ZooKeeper in Hadoop is an open source project developed by Apache. Zookeeper provides a centralized infrastructure and its related services that ensures synchronization across a cluster.
ZooKeeper is used to maintain common objects needed in large cluster environments. It is used to store data in a centralized location with great accessibility. ZooKeeper runs on a cluster of servers known as an ensemble that shares the state of data.
ZooKeeper comes with a command-line client (CLI) for interactive user experience. The namespace in ZooKeeper is similar to the standard document framework. That means a name can be a combination of path components separated by a ‘/’ or simply a slash.
ZooKeeper in Hadoop has a hierarchical namespace identical to a distributed file system. Every node of the namespace is connected to its every children node. The file is also a directory.
ZooKeeper Uses in Apache Hadoop
- ZooKeeper is used by Apache Kafka to manage configurations.
- ZooKeeper keeps Access control lists (ACL) for all data topics that are maintained in ZooKeeper.
- ZooKeeper is used for maintaining centralized configuration information, naming, providing distributed synchronization, and providing group services.
Znodes in ZooKeeper
- Each node in ZooKeeper is called as a Znode. Znode maintains a stat structure. The namespace consists of data registers which are known as Znodes. Developer accesses these Znodes in the ZooKeeper for development.
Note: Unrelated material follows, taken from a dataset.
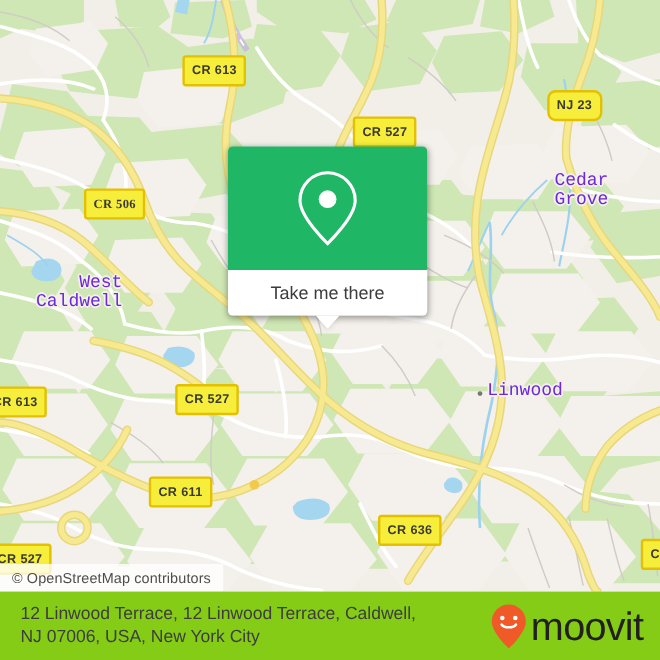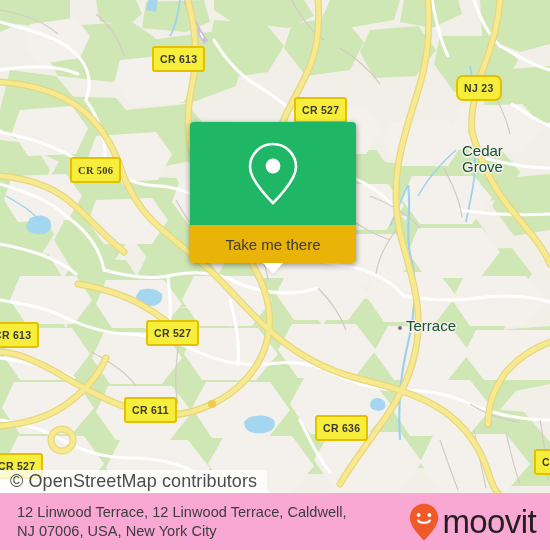"Cedar" .place { color: #14532d -> #6d28d9; font-family: none -> Liberation Mono, monospace }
- Each Znode has a timestamp associated to it. Version number and timestamp permits the ZooKeeper to accept cache and to organize updates.
Features of Znodes
- Watches (one time triggers)
- Data Access
- Ephermal Nodes
- Sequence Nodes (Unique Naming)
How ZooKeeper in Hadoop Tracks Time?
Version number
Whenever a change takes place in a node, a new version number is created. Version numbers can be classified as follows:
- Version – number of changes made to data of Znode
- aversion – number of changes made to children of Znode
- cversion – number of changes made to ACL of a Znode)
Zxid
Any change in ZooKeeper state is showcased by a stamp. The format of stamp is Zxid ( ZooKeeper Transaction ID). It is used to calculate the total number of changes theat occurred in a sequence. Each change has a unique Zxid.
Ticks
ZooKeeper servers use ticks to characterize timing of events such as status upload, session timeout, connection timeouts etc. If a client wants session timeout less than the minimum timeout, server indicates that the current session timeout is the minimum session timeout.
ZooKeeper Data Storage
ZooKeeper in Hadoop is designed to store the informative data or simply metadata such as status, configurations, locations etc. This type of data is measured in kilobytes so that the space is effectively used. Only small bits of data are stored.